Interim National Care Service Advisory Board: Advice to Scottish Ministers and Council Leaders - Coming Home
The Interim National Care Service Advisory Board identified Coming Home as a priority theme for their consideration. The advice and recommendations have been prepared for Scottish Ministers and Council Leaders to help drive improvement and ensure consistency across Scotland.
Risks/challenges associated with advice
Challenge: Public services in Scotland are currently operating within extreme financial constraints and additional funding is not available
Response/mitigation: There is a fundamental moral duty to support people whose human rights are not currently being met.
This proposal recognises the financial challenges local authorities, health boards, and health and social care partnerships are currently facing, and the particular difficulties for local authorities in meeting their legal duties under the Social Work (Scotland) Act 1968 to meet eligible care needs for those whose needs are particularly complex.
A national top up scheme would provide additional funding to support those on the Dynamic Support Register move into community-based placements. Supporting community-based provision aligns with the preventative agenda, which seeks to minimise harm through careful and appropriate management. Over time, moving away from acute or out of area support is expected to lead to savings, even where some community support is extensive, and requires clinical input.
Challenge: Local areas are best placed to identify and meet the needs of their residents.
Response/mitigation: The interim Board recognises the statutory role of local delivery bodies to work in partnership to deliver national priorities in ways that work for local needs and preferences. The Independent Living Fund has a sound track record of working collaboratively with local partners. This collaborative approach is critical to making progress.

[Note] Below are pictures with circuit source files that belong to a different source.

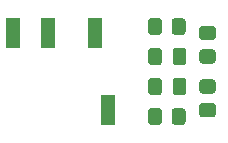
<source format=gbr>
%TF.GenerationSoftware,KiCad,Pcbnew,(5.1.9)-1*%
%TF.CreationDate,2022-01-05T12:10:33+01:00*%
%TF.ProjectId,WLED_AudioJackAdapter,574c4544-5f41-4756-9469-6f4a61636b41,rev?*%
%TF.SameCoordinates,Original*%
%TF.FileFunction,Paste,Top*%
%TF.FilePolarity,Positive*%
%FSLAX46Y46*%
G04 Gerber Fmt 4.6, Leading zero omitted, Abs format (unit mm)*
G04 Created by KiCad (PCBNEW (5.1.9)-1) date 2022-01-05 12:10:33*
%MOMM*%
%LPD*%
G01*
G04 APERTURE LIST*
%ADD10R,1.200000X2.500000*%
G04 APERTURE END LIST*
D10*
%TO.C,J1*%
X129540000Y-78665000D03*
X132540000Y-78665000D03*
X136540000Y-78665000D03*
X137640000Y-85165000D03*
%TD*%
%TO.C,R4*%
G36*
G01*
X146500001Y-83785000D02*
X145599999Y-83785000D01*
G75*
G02*
X145350000Y-83535001I0J249999D01*
G01*
X145350000Y-82834999D01*
G75*
G02*
X145599999Y-82585000I249999J0D01*
G01*
X146500001Y-82585000D01*
G75*
G02*
X146750000Y-82834999I0J-249999D01*
G01*
X146750000Y-83535001D01*
G75*
G02*
X146500001Y-83785000I-249999J0D01*
G01*
G37*
G36*
G01*
X146500001Y-85785000D02*
X145599999Y-85785000D01*
G75*
G02*
X145350000Y-85535001I0J249999D01*
G01*
X145350000Y-84834999D01*
G75*
G02*
X145599999Y-84585000I249999J0D01*
G01*
X146500001Y-84585000D01*
G75*
G02*
X146750000Y-84834999I0J-249999D01*
G01*
X146750000Y-85535001D01*
G75*
G02*
X146500001Y-85785000I-249999J0D01*
G01*
G37*
%TD*%
%TO.C,R3*%
G36*
G01*
X146500001Y-79245000D02*
X145599999Y-79245000D01*
G75*
G02*
X145350000Y-78995001I0J249999D01*
G01*
X145350000Y-78294999D01*
G75*
G02*
X145599999Y-78045000I249999J0D01*
G01*
X146500001Y-78045000D01*
G75*
G02*
X146750000Y-78294999I0J-249999D01*
G01*
X146750000Y-78995001D01*
G75*
G02*
X146500001Y-79245000I-249999J0D01*
G01*
G37*
G36*
G01*
X146500001Y-81245000D02*
X145599999Y-81245000D01*
G75*
G02*
X145350000Y-80995001I0J249999D01*
G01*
X145350000Y-80294999D01*
G75*
G02*
X145599999Y-80045000I249999J0D01*
G01*
X146500001Y-80045000D01*
G75*
G02*
X146750000Y-80294999I0J-249999D01*
G01*
X146750000Y-80995001D01*
G75*
G02*
X146500001Y-81245000I-249999J0D01*
G01*
G37*
%TD*%
%TO.C,R2*%
G36*
G01*
X142205000Y-85274999D02*
X142205000Y-86175001D01*
G75*
G02*
X141955001Y-86425000I-249999J0D01*
G01*
X141254999Y-86425000D01*
G75*
G02*
X141005000Y-86175001I0J249999D01*
G01*
X141005000Y-85274999D01*
G75*
G02*
X141254999Y-85025000I249999J0D01*
G01*
X141955001Y-85025000D01*
G75*
G02*
X142205000Y-85274999I0J-249999D01*
G01*
G37*
G36*
G01*
X144205000Y-85274999D02*
X144205000Y-86175001D01*
G75*
G02*
X143955001Y-86425000I-249999J0D01*
G01*
X143254999Y-86425000D01*
G75*
G02*
X143005000Y-86175001I0J249999D01*
G01*
X143005000Y-85274999D01*
G75*
G02*
X143254999Y-85025000I249999J0D01*
G01*
X143955001Y-85025000D01*
G75*
G02*
X144205000Y-85274999I0J-249999D01*
G01*
G37*
%TD*%
%TO.C,R1*%
G36*
G01*
X142205000Y-77654999D02*
X142205000Y-78555001D01*
G75*
G02*
X141955001Y-78805000I-249999J0D01*
G01*
X141254999Y-78805000D01*
G75*
G02*
X141005000Y-78555001I0J249999D01*
G01*
X141005000Y-77654999D01*
G75*
G02*
X141254999Y-77405000I249999J0D01*
G01*
X141955001Y-77405000D01*
G75*
G02*
X142205000Y-77654999I0J-249999D01*
G01*
G37*
G36*
G01*
X144205000Y-77654999D02*
X144205000Y-78555001D01*
G75*
G02*
X143955001Y-78805000I-249999J0D01*
G01*
X143254999Y-78805000D01*
G75*
G02*
X143005000Y-78555001I0J249999D01*
G01*
X143005000Y-77654999D01*
G75*
G02*
X143254999Y-77405000I249999J0D01*
G01*
X143955001Y-77405000D01*
G75*
G02*
X144205000Y-77654999I0J-249999D01*
G01*
G37*
%TD*%
%TO.C,C2*%
G36*
G01*
X142192500Y-82710000D02*
X142192500Y-83660000D01*
G75*
G02*
X141942500Y-83910000I-250000J0D01*
G01*
X141267500Y-83910000D01*
G75*
G02*
X141017500Y-83660000I0J250000D01*
G01*
X141017500Y-82710000D01*
G75*
G02*
X141267500Y-82460000I250000J0D01*
G01*
X141942500Y-82460000D01*
G75*
G02*
X142192500Y-82710000I0J-250000D01*
G01*
G37*
G36*
G01*
X144267500Y-82710000D02*
X144267500Y-83660000D01*
G75*
G02*
X144017500Y-83910000I-250000J0D01*
G01*
X143342500Y-83910000D01*
G75*
G02*
X143092500Y-83660000I0J250000D01*
G01*
X143092500Y-82710000D01*
G75*
G02*
X143342500Y-82460000I250000J0D01*
G01*
X144017500Y-82460000D01*
G75*
G02*
X144267500Y-82710000I0J-250000D01*
G01*
G37*
%TD*%
%TO.C,C1*%
G36*
G01*
X142192500Y-80170000D02*
X142192500Y-81120000D01*
G75*
G02*
X141942500Y-81370000I-250000J0D01*
G01*
X141267500Y-81370000D01*
G75*
G02*
X141017500Y-81120000I0J250000D01*
G01*
X141017500Y-80170000D01*
G75*
G02*
X141267500Y-79920000I250000J0D01*
G01*
X141942500Y-79920000D01*
G75*
G02*
X142192500Y-80170000I0J-250000D01*
G01*
G37*
G36*
G01*
X144267500Y-80170000D02*
X144267500Y-81120000D01*
G75*
G02*
X144017500Y-81370000I-250000J0D01*
G01*
X143342500Y-81370000D01*
G75*
G02*
X143092500Y-81120000I0J250000D01*
G01*
X143092500Y-80170000D01*
G75*
G02*
X143342500Y-79920000I250000J0D01*
G01*
X144017500Y-79920000D01*
G75*
G02*
X144267500Y-80170000I0J-250000D01*
G01*
G37*
%TD*%
M02*

</source>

Challenge: Statutory partners’ reporting burden is already too great: there is not capacity to measure/report on more
Response/mitigation: The interim Board has recommended taking this work forward through the Social Care Data and Intelligence Programme Board. This supports wider efforts to rationalise and maximise the value of social care data collections through all partners, in line with the ambitions of the Verity House Agreement.
Challenge: The Coming Home Short Life Working Group is due to publish an Action Plan, and we should await that Plan before agreeing further actions.
Response/mitigation: While the interim Board will review the Action Plan with interest when it is published, it does not believe further action can wait.
Urgent improvements are needed now for people living in unsuitable settings.